## [Activity]
Note each line of the entries that includes "scroll". Then copy those lines.

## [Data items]

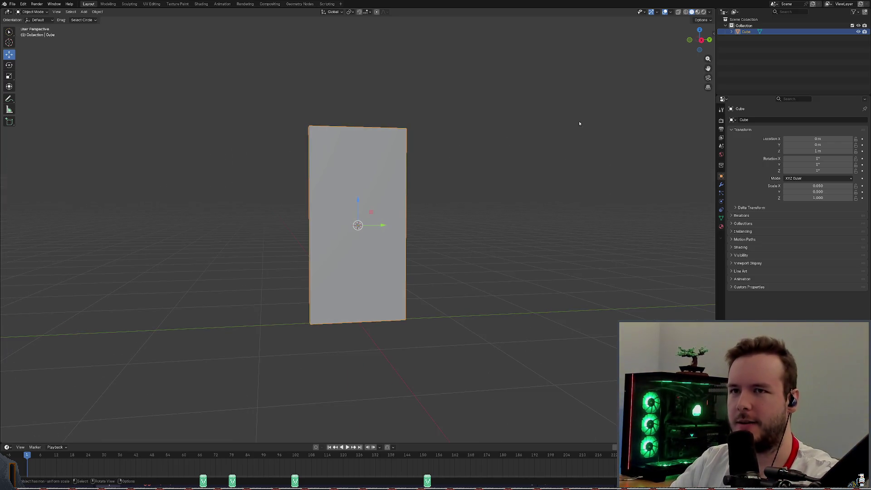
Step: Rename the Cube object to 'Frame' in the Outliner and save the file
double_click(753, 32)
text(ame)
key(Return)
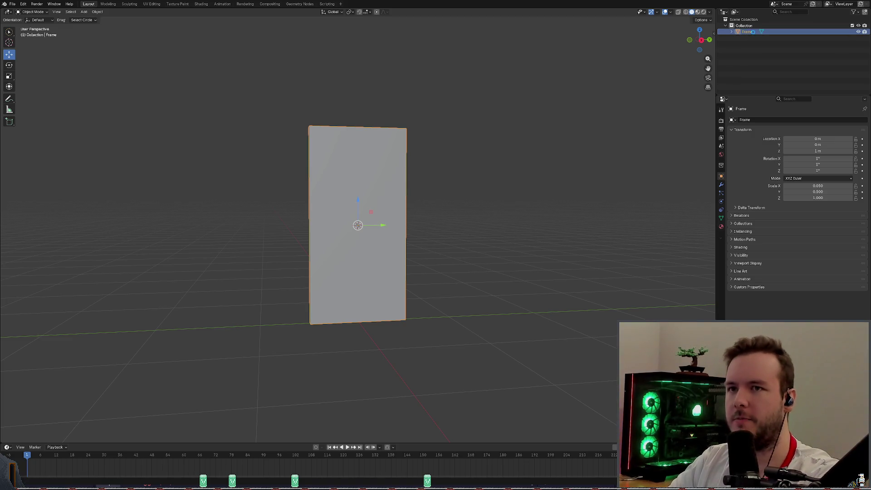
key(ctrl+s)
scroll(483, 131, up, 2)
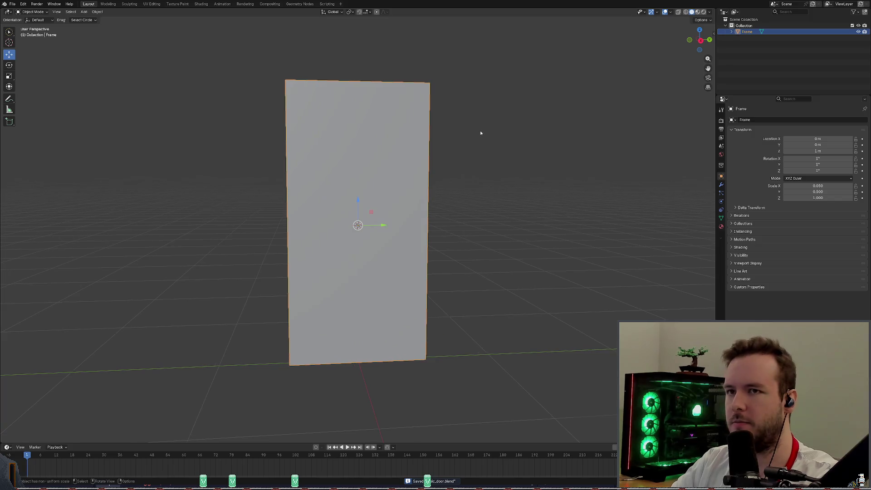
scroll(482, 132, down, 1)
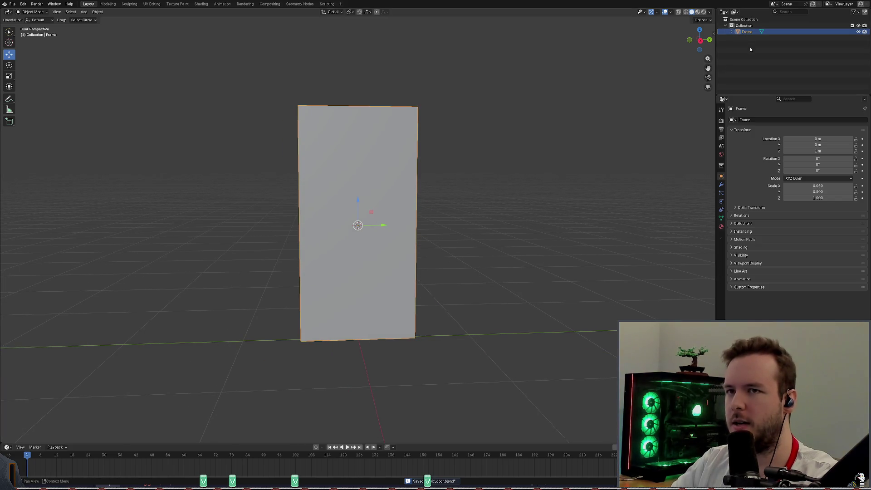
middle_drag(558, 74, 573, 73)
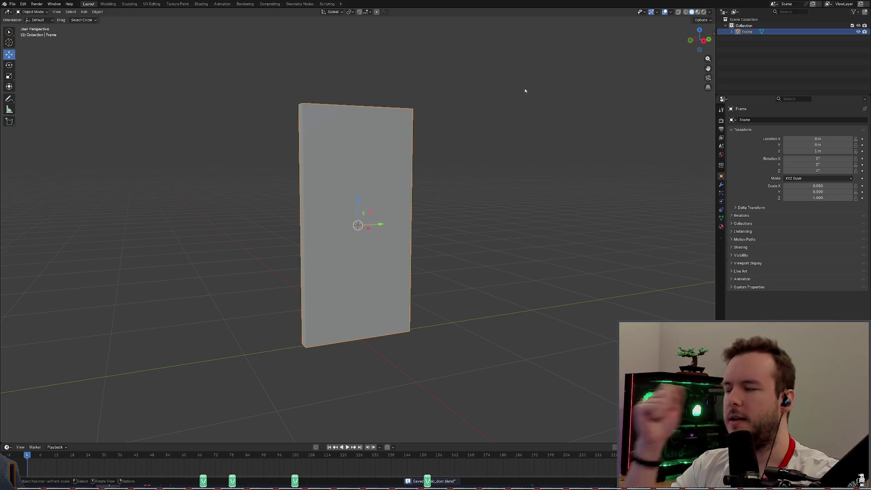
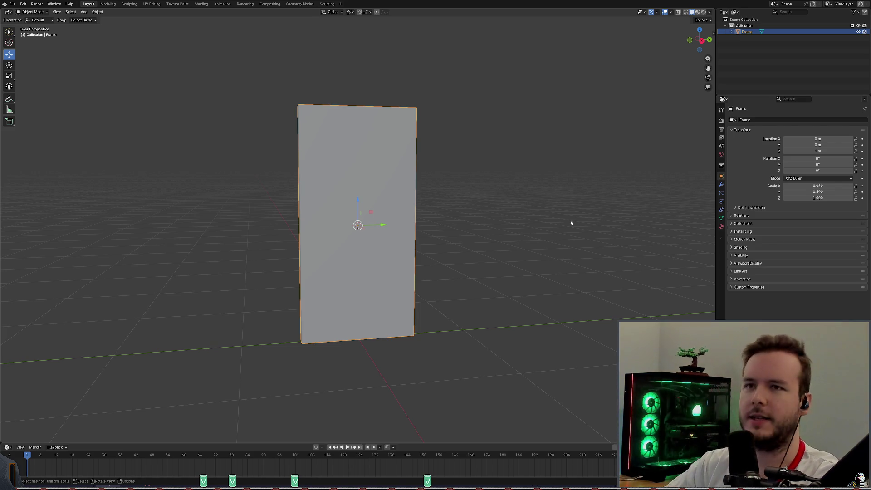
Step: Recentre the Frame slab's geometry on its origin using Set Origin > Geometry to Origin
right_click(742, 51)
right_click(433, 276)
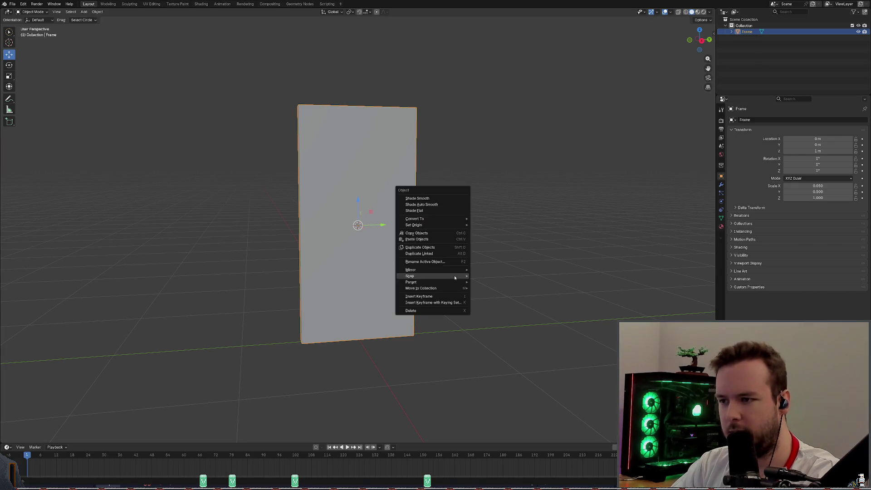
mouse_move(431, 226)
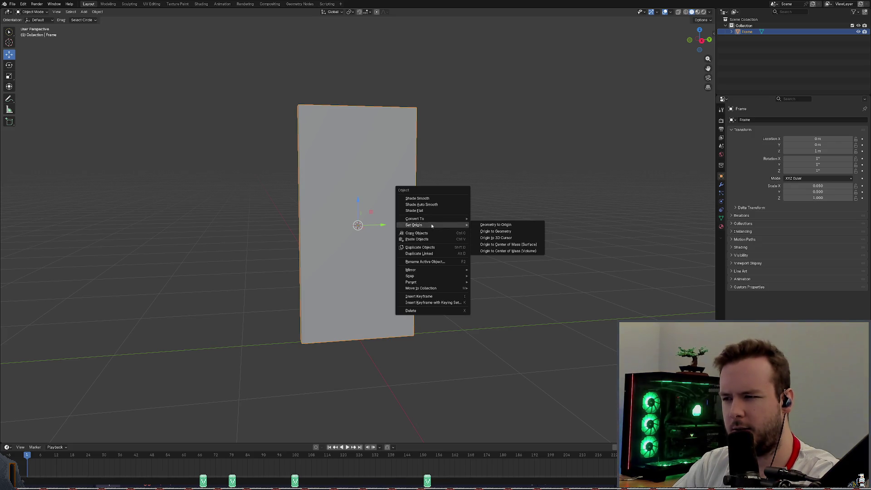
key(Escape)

## [Solved exercise]
scroll(483, 131, up, 2)
scroll(482, 132, down, 1)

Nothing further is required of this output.